Two years ago the Supreme Court affirmed the right of public high school football coach Joe Kennedy to pray publicly after a game. The case put front and center the previously ambiguous balancing between the employee’s conscience rights and the employer’s interests in an efficient workplace.
The Biden Administration pressed its own agenda through the federal workforce, using the Transgender Day of Visibility in 2023 to announce guidelines for its transgender employees. In fact, the Biden Administration’s commitment to DEI ran rampant throughout the various agencies and departments of the government. It reached its apex in a 2021 executive order entitled “Diversity, Equity, Inclusion, and Accessibility in the Federal Workforce.” That was followed by an all-agency implementation strategy led by OPM. Thankfully, that order has since been repealed by President Trump.
Predictably, secularist advocates are already screaming about the Trump OPM’s new guidance on religious practices in the workplace…claiming they are fundamentalist, outrageous, and of course…Christian nationalism overreach.
But most Americans will view these clarifications as common sense. And the OPM action may even be required by law in the wake of the U.S. Supreme Court’s recent decision in Groff v. DeJoy. That case reaffirmed that the federal civil rights law in Title VII provides meaningful protections for religious employees in public and private workplaces nationwide.
We can hope that state and local governments and private employers will follow the OPM’s new guidance for their own settings. In 2017, then Attorney General Jeff Sessions noted in a legal memorandum that federal standards (pause) “provide useful guidance to private employers about ways in which religious observance and practice can reasonably be accommodated in the workplace.”
General Sessions wrote that memorandum reflecting on guidelines issued by the Clinton Administration in 1997 in the wake of the bipartisan adoption of the Religious Freedom Restoration Act. Those guidelines also provided strong religious liberty protection in the federal workplace.

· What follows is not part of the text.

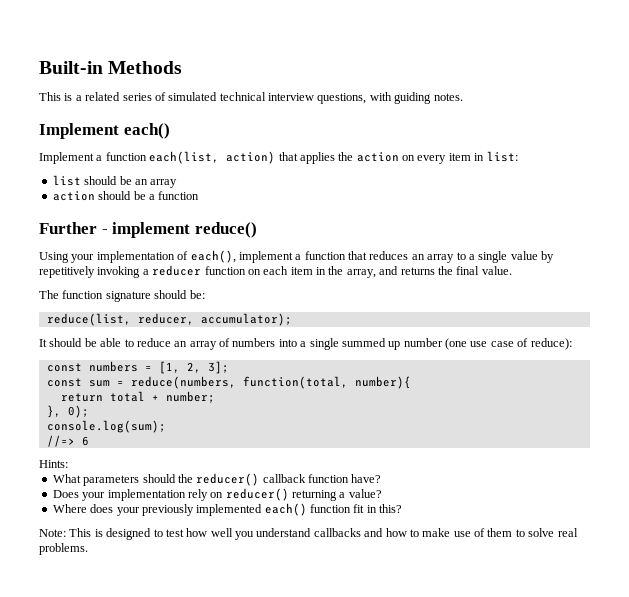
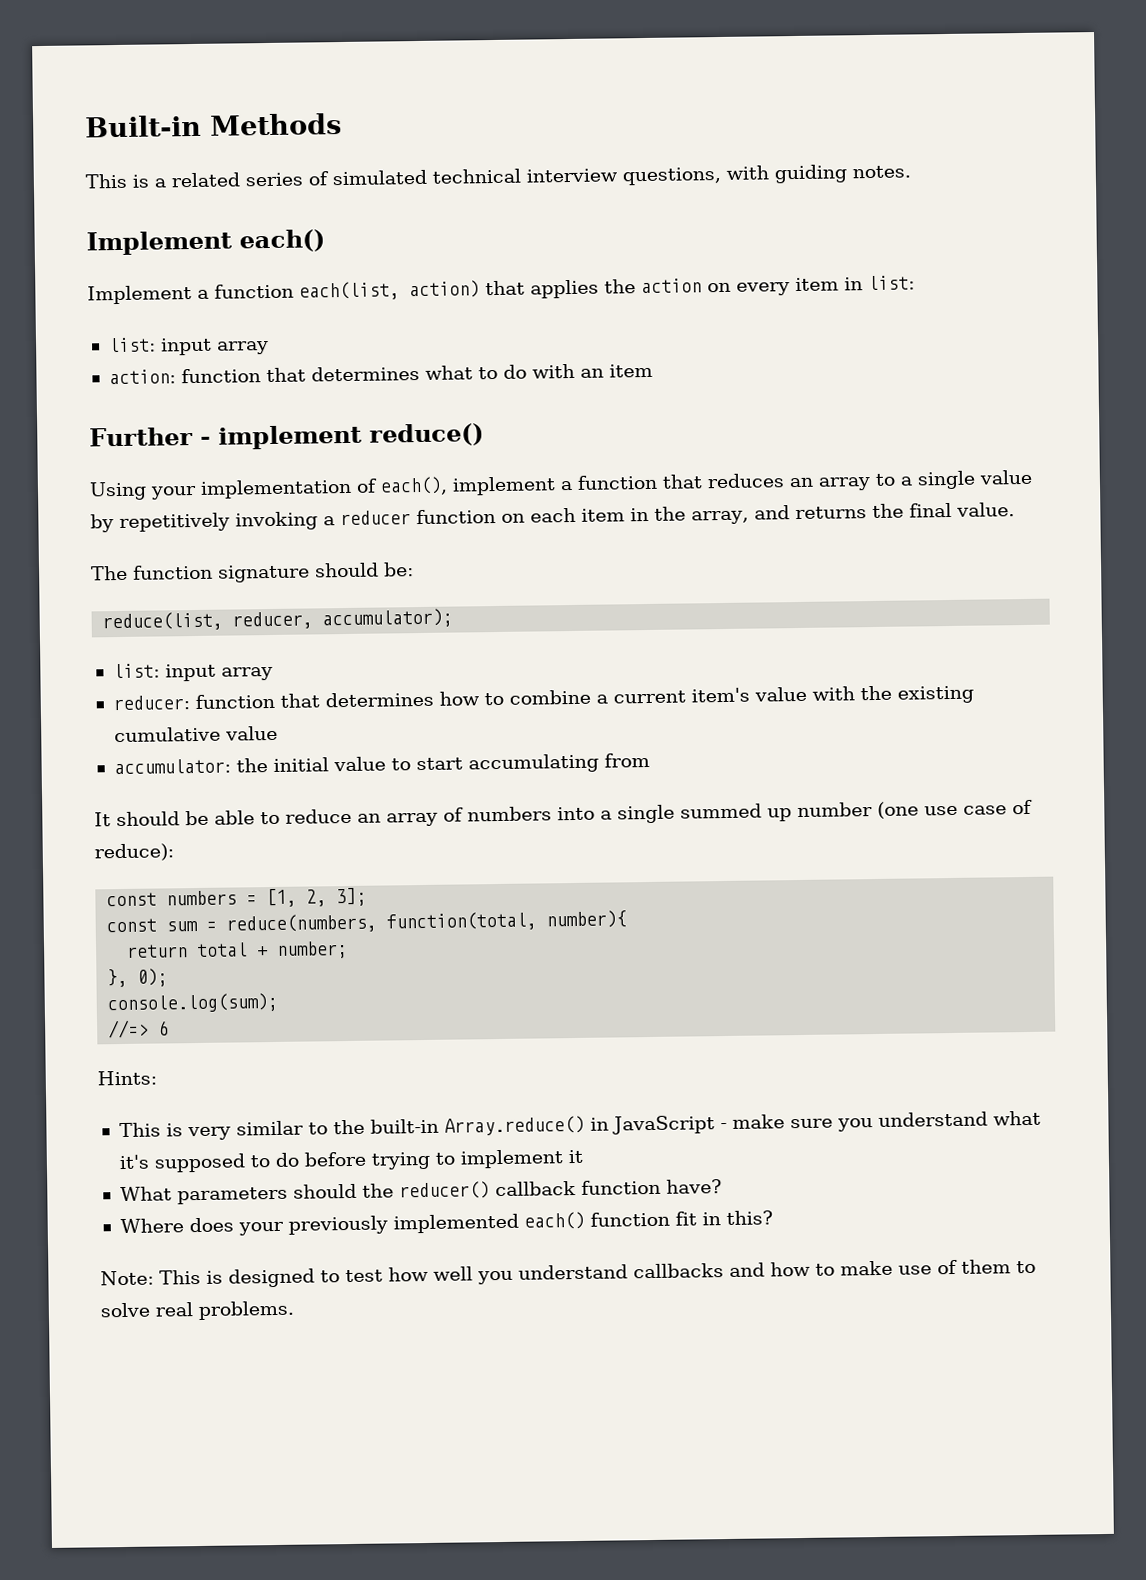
[52,175,178,188] [52,191,200,201] list should be an array // action should be a function -> [107,337,269,356] [108,363,653,385] list: input array // action: function that determines what to do with an item
(292, 319) none -> [112,663,273,682] [112,685,974,711] [113,725,278,743] [113,752,650,775] // list: input array // reducer: function that determines how to combine a current item's value with the existing cumulative value // accumulator: the initial value to start accumulating from
(68, 464) none -> [118,1110,1041,1141] [118,1149,583,1173] // This is very similar to the built-in Array.reduce() in JavaScript - make sure you understand what it's supposed to do before trying to implement it
[52,488,382,501] // Does your implementation rely on reducer() returning a value? -> (722, 1186) none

The new Trump guidelines expand, reinforce, and clarify the Clinton standards. But the fact that the Clinton Administration could issue good guidance on such a subject recalls a by-gone era…one when broad religious liberty protections had substantial bipartisan support. The battle over same-sex marriage has largely destroyed that bipartisan consensus. We must hope it may yet come back.
I’m Daniel Suhr.
WORLD Radio transcripts are created on a rush deadline. This text may not be in its final form and may be updated or revised in the future. Accuracy and availability may vary. The authoritative record of WORLD Radio programming is the audio record.